# Planted Tanks > Vivariums >  Paludarium Project

## Fei Miao

Hi Guys,
Hi Guys.. suggestions needed.

Hands starting to itch again... thinking of starting a small paludarium with a 1ft cube tank.

Flora-- 
above water-probably some small palms, emerse MMs, nanas, singapore moss,
below water- nanas, small crypts 

Any suggestions what kind of fauna would go with it? besides these...
Boboras maculatas, wild bettas? (it's going to be really low pH ...tea-colour water!  :Smile:  )

Nevada! give a hand hor...(can't wait till CNY! :P)

----------


## vinz

Newts!

----------


## Fei Miao

Yes Vinz... and my 2 firebelly newts, ...  :Smile:  it's been almost 3years and they are still healthy and around. I planned to introduce them in later when the tank/plants are more mature.

[Source data]
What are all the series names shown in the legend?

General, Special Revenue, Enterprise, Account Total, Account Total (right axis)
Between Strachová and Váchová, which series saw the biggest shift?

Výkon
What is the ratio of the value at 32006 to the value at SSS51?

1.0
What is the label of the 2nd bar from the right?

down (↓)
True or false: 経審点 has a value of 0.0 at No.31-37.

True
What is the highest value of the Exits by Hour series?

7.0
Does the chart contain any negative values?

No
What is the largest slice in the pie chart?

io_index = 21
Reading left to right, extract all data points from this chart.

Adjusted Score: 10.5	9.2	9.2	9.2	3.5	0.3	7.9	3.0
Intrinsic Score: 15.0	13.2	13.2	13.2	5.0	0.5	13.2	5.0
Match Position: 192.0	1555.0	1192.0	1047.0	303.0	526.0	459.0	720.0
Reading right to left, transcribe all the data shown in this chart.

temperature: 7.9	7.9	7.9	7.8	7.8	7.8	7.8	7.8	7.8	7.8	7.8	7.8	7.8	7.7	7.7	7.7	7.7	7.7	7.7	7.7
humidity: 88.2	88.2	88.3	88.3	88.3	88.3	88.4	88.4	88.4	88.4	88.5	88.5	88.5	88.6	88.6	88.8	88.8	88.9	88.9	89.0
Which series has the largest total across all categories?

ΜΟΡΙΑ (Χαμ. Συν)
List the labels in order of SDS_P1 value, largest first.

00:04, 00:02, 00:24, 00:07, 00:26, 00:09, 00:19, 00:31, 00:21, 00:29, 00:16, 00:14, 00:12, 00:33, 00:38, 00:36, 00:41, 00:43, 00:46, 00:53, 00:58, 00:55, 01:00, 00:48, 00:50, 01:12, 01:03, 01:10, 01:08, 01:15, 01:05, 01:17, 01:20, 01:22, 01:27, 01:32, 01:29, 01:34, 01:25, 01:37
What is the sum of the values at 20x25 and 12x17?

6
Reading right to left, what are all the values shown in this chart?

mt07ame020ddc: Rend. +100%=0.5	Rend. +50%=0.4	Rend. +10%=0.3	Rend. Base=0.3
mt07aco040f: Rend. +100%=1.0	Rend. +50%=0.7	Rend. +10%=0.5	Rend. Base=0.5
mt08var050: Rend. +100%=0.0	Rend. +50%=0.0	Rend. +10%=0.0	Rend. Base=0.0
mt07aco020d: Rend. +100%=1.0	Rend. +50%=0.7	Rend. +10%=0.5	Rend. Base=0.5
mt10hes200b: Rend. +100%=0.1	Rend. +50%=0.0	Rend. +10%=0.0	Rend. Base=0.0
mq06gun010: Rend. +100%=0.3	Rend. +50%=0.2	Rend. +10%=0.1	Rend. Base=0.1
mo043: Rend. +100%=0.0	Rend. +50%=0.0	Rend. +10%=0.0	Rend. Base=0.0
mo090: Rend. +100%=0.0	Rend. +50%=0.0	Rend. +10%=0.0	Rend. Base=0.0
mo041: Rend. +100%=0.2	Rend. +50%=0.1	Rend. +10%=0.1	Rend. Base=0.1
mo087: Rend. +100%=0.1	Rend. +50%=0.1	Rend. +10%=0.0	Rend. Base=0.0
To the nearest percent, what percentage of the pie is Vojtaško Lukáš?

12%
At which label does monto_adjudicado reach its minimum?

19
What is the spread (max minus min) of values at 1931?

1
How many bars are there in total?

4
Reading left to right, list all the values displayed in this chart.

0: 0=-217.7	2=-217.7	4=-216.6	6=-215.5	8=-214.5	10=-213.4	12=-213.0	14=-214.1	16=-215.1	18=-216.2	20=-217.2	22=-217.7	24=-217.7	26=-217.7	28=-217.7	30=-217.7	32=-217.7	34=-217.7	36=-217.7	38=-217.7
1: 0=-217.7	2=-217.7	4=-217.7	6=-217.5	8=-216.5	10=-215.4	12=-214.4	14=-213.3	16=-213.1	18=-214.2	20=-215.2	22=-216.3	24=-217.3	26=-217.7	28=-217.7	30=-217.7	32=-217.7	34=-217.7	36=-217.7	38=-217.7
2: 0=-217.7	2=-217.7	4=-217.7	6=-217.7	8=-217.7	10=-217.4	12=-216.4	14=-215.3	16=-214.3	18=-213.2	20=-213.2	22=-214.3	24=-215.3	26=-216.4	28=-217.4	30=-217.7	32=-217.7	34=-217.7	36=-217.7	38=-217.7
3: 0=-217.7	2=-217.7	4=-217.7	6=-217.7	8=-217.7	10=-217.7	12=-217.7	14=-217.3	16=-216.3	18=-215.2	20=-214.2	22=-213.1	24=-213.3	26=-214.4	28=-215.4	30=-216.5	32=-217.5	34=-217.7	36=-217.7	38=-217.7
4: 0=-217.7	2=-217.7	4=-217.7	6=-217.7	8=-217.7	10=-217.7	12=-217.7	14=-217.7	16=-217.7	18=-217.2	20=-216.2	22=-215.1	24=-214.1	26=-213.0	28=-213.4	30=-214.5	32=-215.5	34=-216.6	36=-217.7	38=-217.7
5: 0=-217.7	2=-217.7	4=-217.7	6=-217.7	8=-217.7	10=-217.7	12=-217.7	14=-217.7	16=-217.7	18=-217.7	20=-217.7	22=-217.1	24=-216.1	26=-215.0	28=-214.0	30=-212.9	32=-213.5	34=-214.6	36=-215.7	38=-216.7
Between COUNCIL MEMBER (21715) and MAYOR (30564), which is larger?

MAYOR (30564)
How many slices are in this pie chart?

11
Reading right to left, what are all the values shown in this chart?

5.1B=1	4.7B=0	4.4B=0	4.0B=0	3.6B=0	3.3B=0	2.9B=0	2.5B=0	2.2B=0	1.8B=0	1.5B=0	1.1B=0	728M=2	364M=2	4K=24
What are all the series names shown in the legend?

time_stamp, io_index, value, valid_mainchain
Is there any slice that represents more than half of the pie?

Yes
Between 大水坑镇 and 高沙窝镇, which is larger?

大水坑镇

**Brief:** According to the paludarium thread, how long has the poster had the two firebelly newts?

**Exercise solution:** Almost three years.